In negotiations last night, the Greens struck a deal with the National Party to include the Big Four global accounting firms in Royal Commission along with the banks. Now the government has backflipped on banks, it will be fascinating to see how the debate over the terms of reference plays out today
Update: the terms of reference are still in draft but the Big Four accounting firms appear to be off the hook.
There is the Big Four, and then there is the B-i-g Four.
The Big Four banks – ANZ, Westpac, NAB and Commbank – have paid $25 billion in tax in the past two years. They are prone to bad behaviour – ripping off customers, market rigging, money-laundering, the usual usury – although they are fairly transparent, publish proper financial statements and respond to public criticism.
Then there is the Biggest Four, the global accounting firms KPMG, Deloitte, EY and PwC. These four are supposed to be the gatekeepers of finance, the “auditors”. Instead, they are the architects of multinational tax avoidance. They don’t publish financial statements, they are structured through opaque partnerships, they have won $2.5 billion in government contracts over the past ten years; federal government alone.
Their cost to the taxpayer is immense. Yet they don’t respond to criticism except to claim there is nothing wrong.
To give you an idea of how powerful and how sneaky the real Big Four are, they have just managed to shift the blame for the biggest tax leak in world history, the Paradise Papers, onto a tiny Caribbean law firm which they instruct, Appleby. The media bought it hook, line and sinker.
Of the $31 billion in cash profits made last year by Australia’s big four banks, some $24 billion was returned to investors in the form of franked dividends.
Of the $150 billion in revenue globally made by the Bigger Four – revenue is the only number they reveal, and that is more rubbery than statutory – well, where did it go? Do they insure each other … are they really the Big One? Who knows, the accountants have never been made accountable.
The Royal Commission into the banks is a good thing, a thing for which we have long argued. Judges don’t get political donations so an independent judicial commission, instead of a parliamentary commission, will deliver punch, accountability and reform.
A good deal of the problem with the banks is “moral hazard”. They are not only too big and powerful but they are underpinned by taxpayers via the Reserve Bank’s “Committed Liquidity Facility”, effectively a bail-out fund.
As the banks own their profits and executive bonuses, and we the taxpayers own their risk, there is an incentive for bad behaviour and excessive leverage. When interest rates and or unemployment rise and the property markets fall, this leverage – made worse by the concentration of lending in residential property – will wreak havoc. Therefore, making the banks accountable now, rather than later, can only be a good thing.
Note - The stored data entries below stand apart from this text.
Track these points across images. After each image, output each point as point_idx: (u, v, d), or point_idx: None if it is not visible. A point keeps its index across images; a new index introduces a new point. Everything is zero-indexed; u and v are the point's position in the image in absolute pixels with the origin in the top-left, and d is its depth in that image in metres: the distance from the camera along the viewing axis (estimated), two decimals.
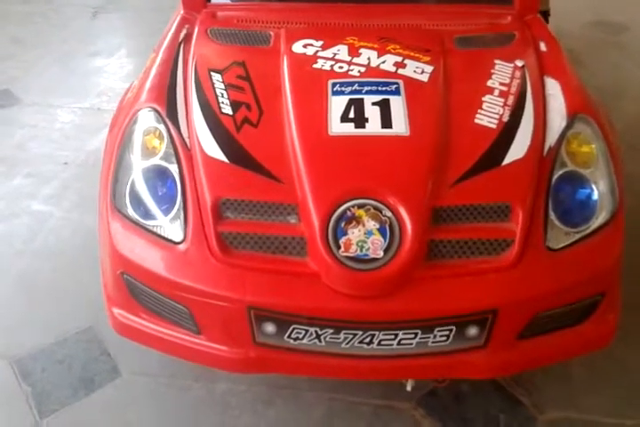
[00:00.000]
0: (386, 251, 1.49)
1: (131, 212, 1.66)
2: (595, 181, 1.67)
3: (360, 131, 1.66)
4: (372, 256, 1.49)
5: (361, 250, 1.50)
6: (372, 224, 1.52)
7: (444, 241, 1.55)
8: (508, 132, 1.69)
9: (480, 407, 1.92)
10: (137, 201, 1.67)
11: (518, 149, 1.65)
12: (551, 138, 1.70)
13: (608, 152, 1.72)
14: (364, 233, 1.51)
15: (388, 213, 1.52)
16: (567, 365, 1.99)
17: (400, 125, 1.67)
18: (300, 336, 1.55)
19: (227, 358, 1.61)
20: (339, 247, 1.50)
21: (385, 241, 1.50)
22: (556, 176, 1.65)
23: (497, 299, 1.53)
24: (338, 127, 1.67)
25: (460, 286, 1.53)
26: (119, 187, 1.71)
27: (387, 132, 1.66)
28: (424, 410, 1.91)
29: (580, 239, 1.61)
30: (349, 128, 1.67)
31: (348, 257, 1.49)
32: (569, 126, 1.73)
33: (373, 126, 1.67)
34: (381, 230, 1.51)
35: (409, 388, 1.73)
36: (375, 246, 1.50)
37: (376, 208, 1.53)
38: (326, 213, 1.52)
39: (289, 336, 1.55)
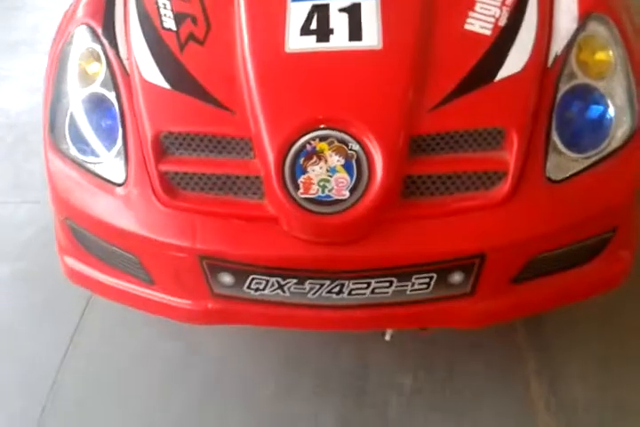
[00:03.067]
0: (352, 191, 1.27)
1: (71, 149, 1.46)
2: (610, 95, 1.39)
3: (323, 45, 1.39)
4: (336, 197, 1.27)
5: (323, 190, 1.28)
6: (335, 159, 1.28)
7: (422, 176, 1.31)
8: (504, 39, 1.38)
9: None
10: (77, 136, 1.47)
11: (516, 60, 1.36)
12: (558, 44, 1.39)
13: (629, 60, 1.41)
14: (327, 170, 1.28)
15: (355, 147, 1.29)
16: None
17: (371, 37, 1.38)
18: (261, 287, 1.37)
19: (185, 310, 1.46)
20: (297, 188, 1.28)
21: (351, 179, 1.28)
22: (562, 91, 1.37)
23: (484, 241, 1.31)
24: (296, 42, 1.39)
25: (441, 227, 1.31)
26: (57, 120, 1.50)
27: (355, 45, 1.38)
28: None
29: (588, 167, 1.36)
30: (310, 42, 1.39)
31: (307, 199, 1.28)
32: (580, 29, 1.42)
33: (339, 39, 1.39)
34: (347, 167, 1.28)
35: (387, 337, 1.56)
36: (340, 186, 1.28)
37: (341, 140, 1.29)
38: (282, 148, 1.29)
39: (249, 287, 1.38)
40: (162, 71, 1.42)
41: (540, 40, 1.39)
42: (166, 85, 1.40)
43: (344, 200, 1.27)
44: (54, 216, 1.59)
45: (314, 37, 1.39)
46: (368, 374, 1.73)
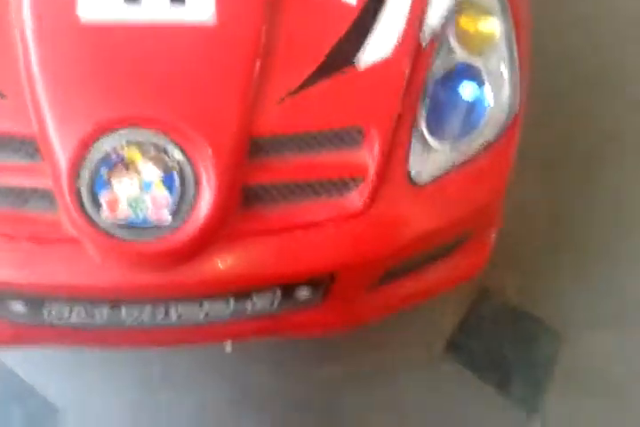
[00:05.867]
0: (175, 212, 1.00)
1: None
2: (489, 75, 1.16)
3: (132, 13, 1.01)
4: (154, 222, 0.99)
5: (135, 212, 0.99)
6: (151, 172, 0.99)
7: (265, 185, 1.06)
8: (370, 10, 1.08)
9: None
10: None
11: (383, 38, 1.07)
12: (434, 15, 1.11)
13: (514, 33, 1.17)
14: (140, 186, 0.99)
15: (178, 155, 0.99)
16: None
17: (200, 6, 1.02)
18: (66, 315, 1.11)
19: None
20: (100, 208, 0.98)
21: (172, 197, 0.99)
22: (435, 74, 1.12)
23: (335, 259, 1.10)
24: (93, 10, 1.01)
25: (286, 243, 1.08)
26: None
27: (178, 16, 1.02)
28: None
29: (458, 164, 1.16)
30: (112, 9, 1.01)
31: (115, 223, 0.99)
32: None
33: (155, 5, 1.02)
34: (167, 181, 0.99)
35: (228, 349, 1.38)
36: (157, 206, 0.99)
37: (158, 147, 0.98)
38: (76, 155, 0.97)
39: (49, 315, 1.11)
40: None
41: (414, 11, 1.09)
42: None
43: (165, 224, 1.00)
44: None
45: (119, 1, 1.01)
46: None
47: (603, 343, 1.71)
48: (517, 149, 1.21)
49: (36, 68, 0.98)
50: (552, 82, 1.95)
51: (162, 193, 0.99)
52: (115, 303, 1.09)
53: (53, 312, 1.10)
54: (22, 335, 1.17)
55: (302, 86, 1.03)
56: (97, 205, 0.98)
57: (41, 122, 0.98)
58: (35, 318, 1.11)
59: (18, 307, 1.09)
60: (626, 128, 2.06)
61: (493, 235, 1.39)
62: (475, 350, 1.71)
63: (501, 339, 1.73)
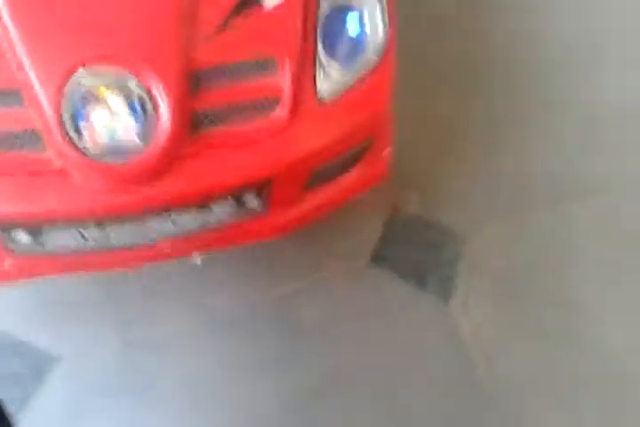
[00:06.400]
0: (141, 135, 1.26)
1: None
2: (364, 12, 1.49)
3: None
4: (125, 143, 1.26)
5: (111, 138, 1.25)
6: (118, 103, 1.25)
7: (209, 110, 1.34)
8: None
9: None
10: None
11: None
12: None
13: None
14: (110, 115, 1.25)
15: (137, 88, 1.26)
16: None
17: None
18: (62, 241, 1.35)
19: None
20: (81, 137, 1.24)
21: (138, 123, 1.26)
22: (323, 12, 1.45)
23: (269, 166, 1.40)
24: None
25: (230, 157, 1.37)
26: None
27: None
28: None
29: (353, 83, 1.48)
30: None
31: (96, 149, 1.25)
32: None
33: None
34: (131, 109, 1.26)
35: (198, 262, 1.64)
36: (126, 131, 1.26)
37: (119, 81, 1.25)
38: (55, 94, 1.22)
39: (49, 242, 1.34)
40: None
41: None
42: None
43: (135, 146, 1.26)
44: None
45: None
46: None
47: (498, 237, 2.09)
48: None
49: (11, 26, 1.23)
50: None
51: (129, 120, 1.26)
52: (100, 222, 1.34)
53: (51, 239, 1.33)
54: (26, 267, 1.39)
55: (224, 25, 1.33)
56: (79, 135, 1.23)
57: (23, 74, 1.22)
58: (36, 247, 1.34)
59: (22, 236, 1.32)
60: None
61: (388, 148, 1.72)
62: (394, 258, 2.05)
63: (415, 246, 2.08)
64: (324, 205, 1.63)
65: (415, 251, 2.08)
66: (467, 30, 2.51)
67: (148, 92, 1.26)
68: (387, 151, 1.72)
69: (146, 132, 1.26)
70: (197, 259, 1.61)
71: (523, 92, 2.39)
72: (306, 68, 1.41)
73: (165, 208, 1.37)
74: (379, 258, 2.03)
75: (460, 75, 2.40)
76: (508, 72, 2.43)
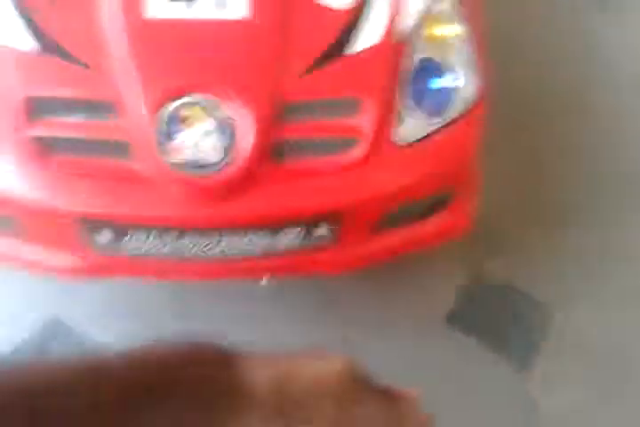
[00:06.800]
0: (225, 154, 1.38)
1: None
2: (452, 68, 1.56)
3: (186, 14, 1.45)
4: (209, 160, 1.38)
5: (196, 154, 1.38)
6: (208, 124, 1.38)
7: (290, 140, 1.44)
8: (358, 12, 1.51)
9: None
10: None
11: (371, 33, 1.50)
12: (406, 20, 1.54)
13: (472, 36, 1.58)
14: (200, 134, 1.38)
15: (228, 111, 1.39)
16: None
17: (239, 6, 1.46)
18: (141, 244, 1.47)
19: (62, 267, 1.53)
20: (170, 152, 1.37)
21: (223, 143, 1.38)
22: (411, 64, 1.53)
23: (341, 200, 1.47)
24: (157, 9, 1.44)
25: (306, 187, 1.45)
26: None
27: (220, 16, 1.45)
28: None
29: (433, 132, 1.53)
30: (172, 9, 1.45)
31: (181, 163, 1.37)
32: (428, 6, 1.57)
33: (204, 6, 1.45)
34: (220, 131, 1.38)
35: (264, 283, 1.70)
36: (213, 149, 1.38)
37: (213, 105, 1.39)
38: (152, 114, 1.37)
39: (128, 244, 1.47)
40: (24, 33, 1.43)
41: (392, 14, 1.52)
42: (27, 48, 1.42)
43: (217, 163, 1.38)
44: None
45: (179, 3, 1.45)
46: None
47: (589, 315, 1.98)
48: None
49: (124, 50, 1.40)
50: None
51: (216, 139, 1.38)
52: (178, 231, 1.44)
53: (132, 241, 1.45)
54: (102, 266, 1.53)
55: (314, 66, 1.44)
56: (167, 150, 1.37)
57: (127, 91, 1.39)
58: (115, 247, 1.47)
59: (106, 235, 1.45)
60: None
61: (474, 201, 1.72)
62: (473, 321, 1.99)
63: (496, 311, 2.01)
64: (395, 247, 1.65)
65: (496, 317, 2.02)
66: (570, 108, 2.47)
67: (238, 119, 1.38)
68: (470, 206, 1.72)
69: (229, 153, 1.38)
70: (264, 281, 1.68)
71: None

The key will be in the terms of reference and who is to run the Royal Commission. These are being thrashed out on the floors of parliament today.
Last night, Nationals Senator Barry O’Sullivan struck a deal with the Greens to launch a bid in parliament today for a Royal Commission or Commission of Inquiry into Australia’s banks.
As part of the deal, the Greens insisted the Big Four accountancy firms were included in the terms of reference for the Commission.
In the face of political oblivion, the government caved in this morning and agreed to a Royal Commission. There is deathly silence from the Biggest Four today as the debate rages over terms of reference.
It will be interesting to see whether Section 4, Subsection G of the Draft Terms of Reference for the Banking, Insurance, Superannuation and Financial Services Commission of Inquiry Bill 2017, lasts the day. Many phone calls will be made from influential quarters. The Bigger Four have been big political donors over the past decade.
This clause says, among the banks and other parties to be investigated by the Commission, are:
“an auditor registered with ASIC under Division 2 of Part 9.2 of the Corporations Act 2001”.